Hardware sales fell 31 percent to $96 million from a year earlier, Port Washington, New York-based NPD Group Inc. said in an e-mail today. Software sales for the current generation consoles also tumbled 31 percent, to $175.1 million.

The games and console market is in the middle of a two-year slump as consumers increasingly play Web-delivered titles on smartphones and tablets and hard-core gamers await the first new machines from Sony Corp. and Microsoft Corp. in seven years. Earlier this month, in a face-off between the rivals’ new machines at the annual E3 video-game conference in Los Angeles, Sony’s PlayStation 4 won the first round by pricing its machine $100 below Microsoft’s Xbox One and offering more flexibility about how to play, trade and sell games.

Total spending on U.S. video-game hardware and software, including used games, rental and digitally delivered content, was $787 million, said Liam Callahan, an NPD analyst. Physical sales accounted for about 50 percent of total U.S. spending on games, NPD said.

Microsoft, based in Redmond, Washington, said in an earlier statement that U.S. retailers sold 114,000 Xbox 360 game consoles in May, a decline of 29 percent from 160,000 a year earlier. The company held its spot with the No. 1 selling major console model.
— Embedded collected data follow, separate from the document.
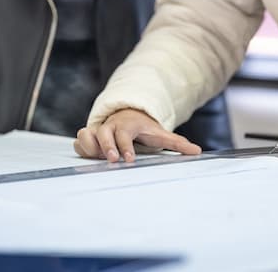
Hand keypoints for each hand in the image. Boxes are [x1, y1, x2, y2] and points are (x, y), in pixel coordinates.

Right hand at [74, 108, 201, 162]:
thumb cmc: (144, 129)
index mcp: (129, 125)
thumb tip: (198, 151)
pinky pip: (79, 140)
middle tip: (112, 160)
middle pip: (103, 132)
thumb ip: (177, 143)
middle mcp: (111, 126)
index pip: (125, 134)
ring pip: (87, 134)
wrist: (127, 115)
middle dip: (106, 146)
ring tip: (99, 158)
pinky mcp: (89, 136)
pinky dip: (82, 147)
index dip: (125, 146)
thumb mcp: (160, 134)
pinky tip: (91, 158)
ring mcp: (99, 130)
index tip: (130, 159)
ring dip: (90, 146)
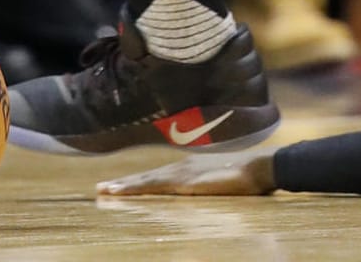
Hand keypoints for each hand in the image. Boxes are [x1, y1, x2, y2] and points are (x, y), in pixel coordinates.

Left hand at [96, 149, 277, 195]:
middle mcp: (181, 167)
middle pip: (146, 177)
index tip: (122, 185)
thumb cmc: (248, 178)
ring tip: (104, 190)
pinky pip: (153, 187)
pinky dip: (134, 188)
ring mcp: (181, 173)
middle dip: (124, 183)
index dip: (140, 180)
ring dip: (123, 186)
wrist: (259, 169)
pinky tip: (121, 192)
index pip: (158, 176)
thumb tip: (209, 192)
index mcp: (190, 168)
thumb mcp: (224, 184)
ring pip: (145, 180)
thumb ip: (212, 187)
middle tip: (101, 187)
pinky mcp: (183, 182)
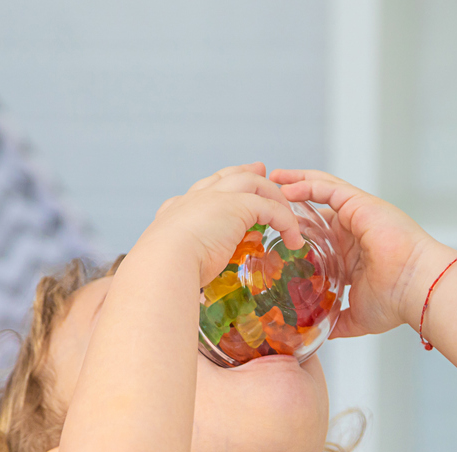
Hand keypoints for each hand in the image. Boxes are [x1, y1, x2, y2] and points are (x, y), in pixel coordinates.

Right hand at [144, 163, 303, 285]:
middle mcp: (195, 198)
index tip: (232, 186)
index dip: (221, 185)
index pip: (203, 190)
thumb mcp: (175, 264)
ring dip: (273, 198)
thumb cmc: (164, 273)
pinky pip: (270, 207)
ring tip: (288, 218)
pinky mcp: (237, 206)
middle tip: (264, 172)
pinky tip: (293, 239)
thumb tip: (198, 275)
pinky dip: (285, 220)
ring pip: (253, 183)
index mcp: (178, 211)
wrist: (163, 263)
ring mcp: (216, 198)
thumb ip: (188, 261)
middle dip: (248, 172)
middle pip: (228, 176)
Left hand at [269, 169, 451, 337]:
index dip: (297, 229)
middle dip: (291, 202)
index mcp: (351, 252)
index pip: (319, 234)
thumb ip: (338, 321)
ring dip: (295, 183)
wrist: (416, 288)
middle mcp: (353, 230)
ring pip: (321, 191)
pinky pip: (328, 188)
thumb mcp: (357, 316)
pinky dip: (306, 185)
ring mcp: (357, 215)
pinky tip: (286, 186)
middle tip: (266, 199)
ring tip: (272, 181)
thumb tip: (322, 332)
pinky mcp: (360, 204)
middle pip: (316, 209)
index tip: (274, 231)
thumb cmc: (396, 301)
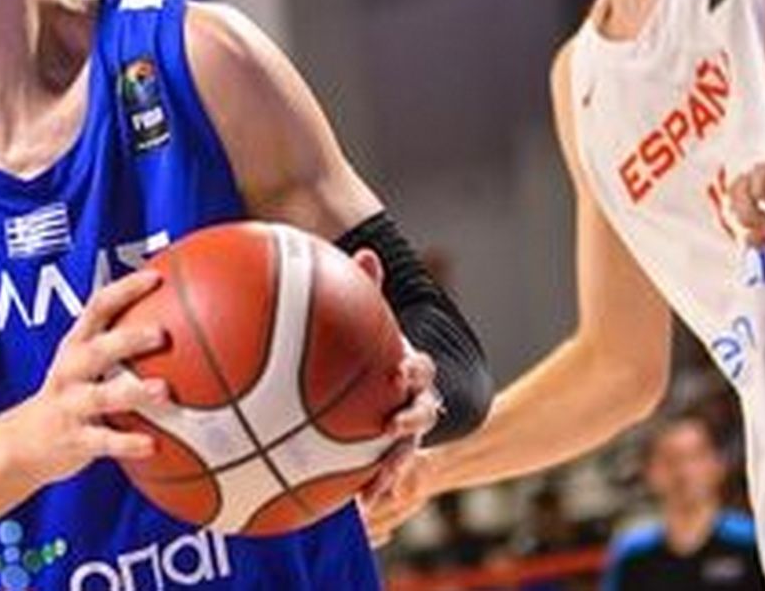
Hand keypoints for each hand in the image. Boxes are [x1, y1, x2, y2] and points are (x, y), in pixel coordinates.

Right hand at [4, 268, 170, 486]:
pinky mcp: (74, 439)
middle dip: (129, 339)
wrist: (20, 444)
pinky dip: (128, 443)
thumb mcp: (83, 363)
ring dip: (134, 392)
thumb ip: (119, 343)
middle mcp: (71, 370)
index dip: (126, 290)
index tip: (157, 277)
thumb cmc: (68, 395)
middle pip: (98, 349)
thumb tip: (179, 322)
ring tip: (164, 391)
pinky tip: (154, 446)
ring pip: (102, 396)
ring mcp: (70, 404)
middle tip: (162, 333)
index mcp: (76, 345)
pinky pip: (104, 441)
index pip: (98, 307)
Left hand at [348, 248, 441, 529]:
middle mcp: (409, 401)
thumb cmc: (366, 340)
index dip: (414, 376)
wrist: (366, 369)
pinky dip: (366, 490)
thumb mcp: (365, 316)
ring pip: (402, 454)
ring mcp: (399, 429)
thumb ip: (366, 289)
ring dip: (390, 474)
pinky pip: (376, 471)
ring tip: (368, 499)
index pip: (421, 371)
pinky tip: (344, 510)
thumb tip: (367, 254)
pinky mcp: (382, 451)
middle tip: (391, 440)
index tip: (399, 377)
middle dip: (409, 433)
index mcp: (407, 369)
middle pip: (420, 418)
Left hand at [728, 152, 764, 248]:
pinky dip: (761, 192)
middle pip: (732, 189)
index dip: (736, 221)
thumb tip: (746, 243)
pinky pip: (761, 170)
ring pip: (742, 180)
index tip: (757, 239)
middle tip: (763, 233)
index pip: (735, 198)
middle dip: (740, 217)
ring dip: (749, 208)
Both the PlayStation 4, priced at $399, and the Xbox One, priced at $499, will go on sale this fall. Nintendo Co.’s Wii U, released in November, sells for about $300 in the U.S. and has missed sales targets.

Nintendo’s 3DS handheld game console edged out Microsoft as the top-selling platform, including hardware and software, in May, Callahan said in the statement, without citing figures.

The Kyoto, Japan-based company said in a statement today that its titles “Donkey Kong Country Returns 3D” and “Luigi’s Mansion: Dark Moon” helped increase software sales by more than 60 percent last month, compared with a year ago.